Letzte Woche war erneut von Armeegranaten auf Wohnquartiere, von Folterungen und Massakern die Rede. Was wissen Sie davon?
Es ist schlimm. Die schöne Stadt Homs wird systematisch zerstört, weil sie zum Herzen der Revolution aufstieg. Das sind Bilder, die ich kaum ertrage und niemanden zumuten möchte.
Wie informieren Sie sich?
Über die Kanäle des Nationalrats, über Oppositionssender wie «Orient», «SHAMSNN» und auch über die guten Sender wie BBC, Al Jazeera etc. oder direkt über Youtube.
Was kommt nach Bashar al-Assad?
Vermutlich irgendein unbekannter Typ einer Übergangsregierung.
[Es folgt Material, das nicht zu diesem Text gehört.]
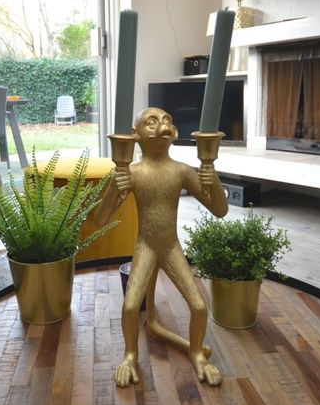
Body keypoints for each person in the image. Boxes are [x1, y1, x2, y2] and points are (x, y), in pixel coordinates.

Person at [95, 107, 229, 387]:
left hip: (170, 247)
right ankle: (130, 355)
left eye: (167, 121)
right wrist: (113, 189)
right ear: (135, 136)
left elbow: (219, 209)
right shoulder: (131, 172)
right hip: (146, 245)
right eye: (152, 122)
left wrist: (212, 178)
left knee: (199, 307)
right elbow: (100, 219)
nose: (162, 126)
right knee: (131, 307)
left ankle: (196, 353)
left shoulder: (180, 171)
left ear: (175, 132)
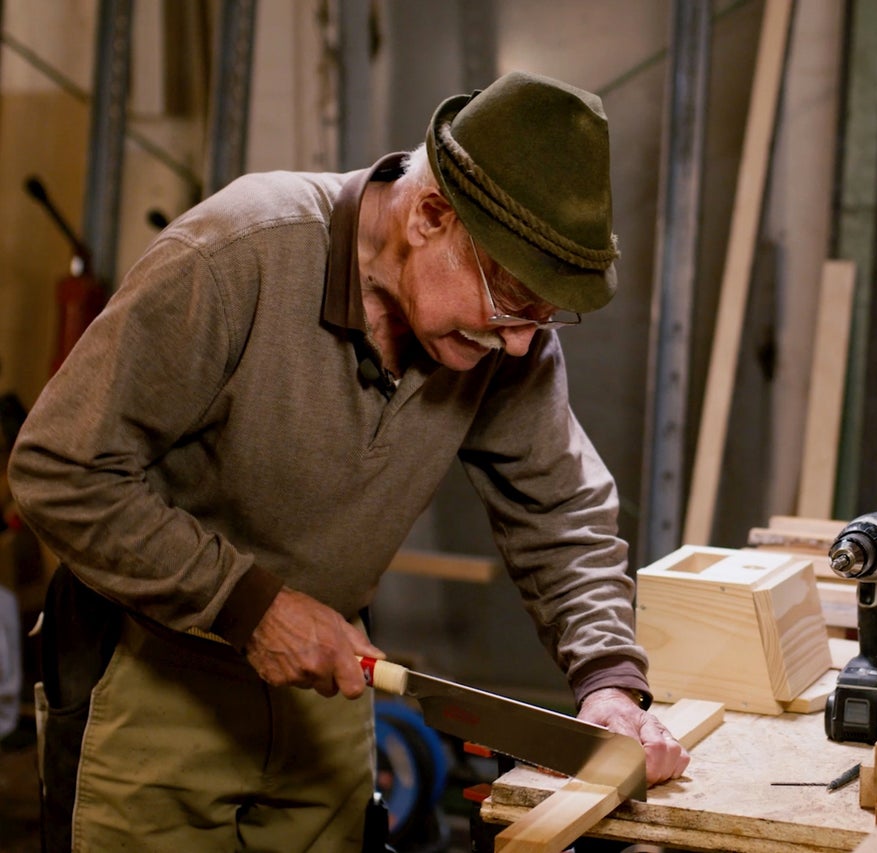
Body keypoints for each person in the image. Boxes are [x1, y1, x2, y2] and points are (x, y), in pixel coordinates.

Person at [7, 69, 690, 852]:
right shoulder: (237, 256)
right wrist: (249, 604)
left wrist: (607, 678)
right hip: (150, 673)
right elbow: (59, 467)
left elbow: (560, 510)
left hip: (326, 678)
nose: (518, 342)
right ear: (429, 215)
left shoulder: (508, 339)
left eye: (544, 315)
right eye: (508, 301)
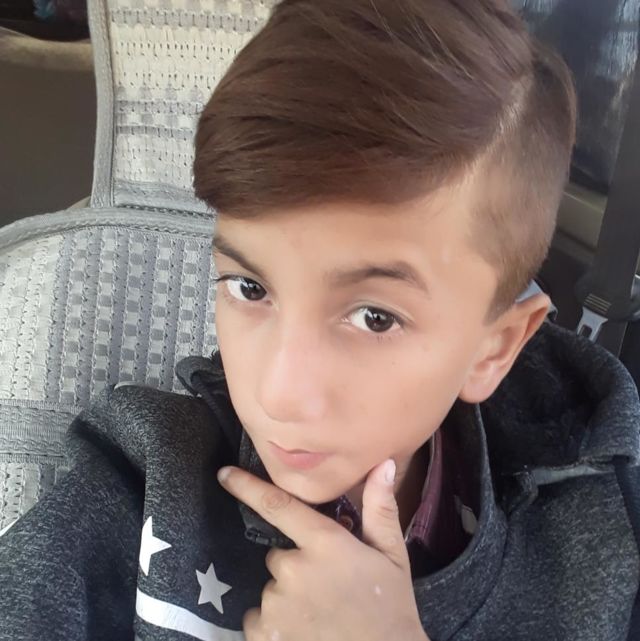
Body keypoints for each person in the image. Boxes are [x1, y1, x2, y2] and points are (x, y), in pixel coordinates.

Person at [1, 1, 639, 640]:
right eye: (250, 287)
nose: (279, 394)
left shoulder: (600, 542)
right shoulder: (139, 485)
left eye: (375, 317)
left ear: (492, 349)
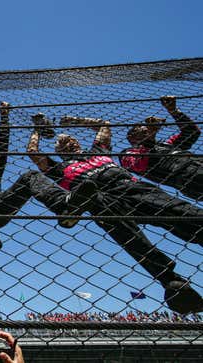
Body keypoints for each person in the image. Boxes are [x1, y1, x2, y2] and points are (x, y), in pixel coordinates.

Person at [27, 115, 203, 314]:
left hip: (130, 187)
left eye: (72, 140)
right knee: (127, 234)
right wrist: (37, 130)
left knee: (179, 212)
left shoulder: (97, 151)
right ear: (58, 152)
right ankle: (169, 279)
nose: (69, 144)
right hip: (103, 199)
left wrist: (76, 120)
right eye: (63, 144)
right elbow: (32, 152)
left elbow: (104, 125)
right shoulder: (59, 168)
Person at [0, 103, 95, 253]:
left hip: (0, 205)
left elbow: (1, 147)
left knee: (30, 176)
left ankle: (64, 206)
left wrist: (4, 117)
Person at [120, 95, 201, 200]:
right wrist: (150, 139)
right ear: (131, 138)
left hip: (197, 162)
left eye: (145, 126)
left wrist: (173, 111)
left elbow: (192, 132)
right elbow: (140, 164)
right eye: (138, 128)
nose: (144, 127)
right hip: (187, 176)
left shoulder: (167, 144)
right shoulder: (127, 153)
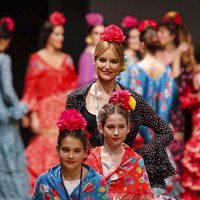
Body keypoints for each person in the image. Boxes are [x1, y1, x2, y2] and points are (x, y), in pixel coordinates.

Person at [66, 24, 176, 189]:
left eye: (114, 61)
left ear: (121, 65)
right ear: (94, 61)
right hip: (85, 178)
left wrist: (139, 155)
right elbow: (67, 140)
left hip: (123, 180)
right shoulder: (77, 98)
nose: (107, 66)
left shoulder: (133, 99)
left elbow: (165, 131)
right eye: (102, 60)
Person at [22, 11, 78, 191]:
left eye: (62, 34)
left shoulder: (67, 59)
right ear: (48, 35)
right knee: (44, 148)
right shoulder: (36, 59)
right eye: (57, 33)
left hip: (62, 110)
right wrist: (33, 116)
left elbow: (74, 90)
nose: (61, 37)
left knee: (65, 146)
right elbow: (31, 90)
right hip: (45, 111)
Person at [85, 89, 154, 199]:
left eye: (121, 127)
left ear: (128, 128)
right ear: (101, 128)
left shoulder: (135, 162)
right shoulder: (89, 158)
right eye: (110, 127)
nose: (116, 133)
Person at [32, 109, 109, 199]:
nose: (70, 156)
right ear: (57, 150)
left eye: (77, 151)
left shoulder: (96, 182)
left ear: (85, 152)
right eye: (66, 150)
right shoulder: (45, 181)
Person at [156, 11, 196, 173]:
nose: (159, 35)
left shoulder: (183, 56)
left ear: (172, 36)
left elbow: (177, 85)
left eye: (162, 32)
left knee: (175, 157)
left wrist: (178, 54)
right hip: (156, 109)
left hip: (175, 111)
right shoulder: (155, 55)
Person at [128, 19, 176, 144]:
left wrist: (148, 137)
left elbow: (136, 106)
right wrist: (159, 134)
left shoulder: (136, 70)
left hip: (140, 136)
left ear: (142, 44)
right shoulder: (167, 70)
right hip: (161, 134)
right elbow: (167, 105)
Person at [0, 17, 30, 199]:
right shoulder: (3, 58)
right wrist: (20, 110)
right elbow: (8, 90)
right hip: (4, 116)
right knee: (10, 159)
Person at [78, 12, 105, 87]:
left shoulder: (105, 53)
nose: (100, 36)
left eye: (102, 33)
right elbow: (85, 84)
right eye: (96, 33)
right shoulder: (87, 56)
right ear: (90, 35)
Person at [118, 15, 141, 87]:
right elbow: (122, 82)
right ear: (127, 39)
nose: (138, 40)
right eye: (133, 37)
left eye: (139, 37)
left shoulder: (137, 56)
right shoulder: (125, 57)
Danach werden die gemässigten Islamisten etwas Gewicht gewinnen und nach zwei Jahren wieder zu einer kleinen Partei schrumpfen, weil sie keine Antworten auf die globalen Fragen haben. Es wird dann eine grosse Koalition von Liberalen und neuen Konservativen geben. Von Sozialismus werden die Syrer eine Weile nicht mehr hören wollen.
Wie lange kann sich Assad noch an der Macht halten?
Vielleicht noch ein Jahr – und es wird das schlimmste Jahr in der Geschichte des Landes sein.
Wie lange werden Sie noch im Exil leben?
Nach dem Sturz von Assad bin ich nicht mehr im Exil. Dann werde ich zwei Wohnsitze haben: einen im alten Stadtviertel von Damaskus und einen in der pfälzischen Provinz in Deutschland. Das nennt man dann Luxus – und nicht mehr Exil.

Dieses Interview erschien am 12.2.2012 in der Südostschweiz


Themenbezogene Interessenbindung der Autorin/des Autors

Rafik Schami wurde als Suheil Fadél am 23. Juni 1946 in Damaskus geboren. Er wuchs im christlichen Viertel der Altstadt auf. 1971 floh er nach Heidelberg, wo er 1979 in Chemie doktorierte. Drei Jähre später verliess er die chemische Industrie und lebt seither als freier Schriftsteller. Seinen ersten grossen Erfolg hatte er 1989 mit «Erzähler der Nacht», 2004 erfolgte mit «Die dunkle Seite der Liebe», der Durchbruch. Seine Bücher sind bisher in 24 Sprachen erschienen. Seine neusten Veröffentlichungen sind: «Die Frau, die ihren Mann auf dem Flohmarkt verkaufte» (Hanser 2011) und das Kinderbuch «Das Herz der Puppe» (Hanser 2012). Für seine Werke wurden ihm zahlreiche Literaturpreise verliehen. Rafik Schami lebt mit Frau und Sohn in der Pfalz.